For each of the four partitions, the pivot breaks it into halves of size $n/8$ each. This requires $O(n)$ amount of work.
…
In the last level, we reach $n$ partitions each of size $1$ . This requires $O(n)$ amount of work.

Thus, at each level, all partition steps for that level do a total of $O(n)$ work. And if we always can find the perfect pivot, there will be only $\log n$ levels. So the best-case running time of Quicksort is $O(n \log n)$ .

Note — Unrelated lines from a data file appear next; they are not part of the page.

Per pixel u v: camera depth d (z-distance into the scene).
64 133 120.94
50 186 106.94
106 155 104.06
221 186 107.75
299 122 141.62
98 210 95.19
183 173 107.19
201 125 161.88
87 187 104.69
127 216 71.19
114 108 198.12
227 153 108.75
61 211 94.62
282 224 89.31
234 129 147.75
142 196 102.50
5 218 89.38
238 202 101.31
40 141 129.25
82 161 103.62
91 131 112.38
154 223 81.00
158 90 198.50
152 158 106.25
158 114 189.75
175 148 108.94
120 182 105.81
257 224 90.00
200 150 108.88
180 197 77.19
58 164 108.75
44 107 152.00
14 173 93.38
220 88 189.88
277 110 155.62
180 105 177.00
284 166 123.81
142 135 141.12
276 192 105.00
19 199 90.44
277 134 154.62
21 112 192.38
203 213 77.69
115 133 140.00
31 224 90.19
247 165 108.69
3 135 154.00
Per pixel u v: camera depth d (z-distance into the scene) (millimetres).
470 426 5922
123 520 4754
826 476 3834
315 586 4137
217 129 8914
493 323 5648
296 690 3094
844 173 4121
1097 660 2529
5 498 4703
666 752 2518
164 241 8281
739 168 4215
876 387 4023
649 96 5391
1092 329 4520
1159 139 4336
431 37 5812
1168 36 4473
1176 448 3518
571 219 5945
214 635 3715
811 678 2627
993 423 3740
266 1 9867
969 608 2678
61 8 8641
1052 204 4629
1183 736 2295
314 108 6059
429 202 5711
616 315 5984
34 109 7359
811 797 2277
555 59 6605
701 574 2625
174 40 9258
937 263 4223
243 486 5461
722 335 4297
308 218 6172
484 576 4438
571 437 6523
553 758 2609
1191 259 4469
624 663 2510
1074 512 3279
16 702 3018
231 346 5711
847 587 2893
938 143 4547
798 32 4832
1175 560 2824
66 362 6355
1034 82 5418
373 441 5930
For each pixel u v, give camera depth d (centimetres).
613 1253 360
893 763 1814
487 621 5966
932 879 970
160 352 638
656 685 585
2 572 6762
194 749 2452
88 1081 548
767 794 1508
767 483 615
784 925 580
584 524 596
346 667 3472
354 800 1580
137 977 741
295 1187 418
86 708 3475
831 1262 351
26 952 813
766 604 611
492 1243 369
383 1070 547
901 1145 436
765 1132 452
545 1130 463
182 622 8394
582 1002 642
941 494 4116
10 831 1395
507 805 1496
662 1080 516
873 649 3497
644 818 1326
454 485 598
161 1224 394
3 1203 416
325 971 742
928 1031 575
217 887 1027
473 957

This visualisation explains the best-case running time of Quicksort

Average-case complexity

Quicksort’s average-case behaviour falls somewhere between the extremes of worst and best case. Average-case analysis considers the cost for all possible arrangements of input, summing the costs and dividing by the number of cases. We make one reasonable simplifying assumption: At each partition step, the pivot is equally likely to end in any position in the (sorted) array. In other words, the pivot is equally likely to break an array into partitions of sizes 0 and $n-1$ , or 1 and $n-2$ , and so on. Given this assumption, the average-case cost is computed from the following equation:

$\begin{align*} T(n) &= cn + \frac{1}{n}\sum_{k=0}^{n-1}[T(k) + T(n - 1 - k)] \\ T(0) = T(1) &= c \end{align*}$

This visualisation will help you to understand how this recurrence relation was formed.

This is an unusual situation that the average case cost and the worst case cost have asymptotically different growth rates. Consider what “average case” actually means. We compute an average cost for inputs of size $n$ by summing up for every possible input of size $n$ the product of the running time cost of that input times the probability that that input will occur. To simplify things, we assumed that every permutation is equally likely to occur. Thus, finding the average means summing up the cost for every permutation and dividing by the number of permutations (which is $n!$ ). We know that some of these $n!$ inputs cost $O(n^2)$ . But the sum of all the permutation costs has to be $(n!)(O(n \log n))$ . Given the extremely high cost of the worst inputs, there must be very few of them. In fact, there cannot be a constant fraction of the inputs with cost $O(n^2)$ . If even, say, 1% of the inputs have cost $O(n^2)$ , this would lead to an average cost of $O(n^2)$ . Thus, as $n$ grows, the fraction of inputs with high cost must be going toward a limit of zero. We can conclude that Quicksort will run fast if we can avoid those very few bad input permutations. This is why picking a good pivot is so important.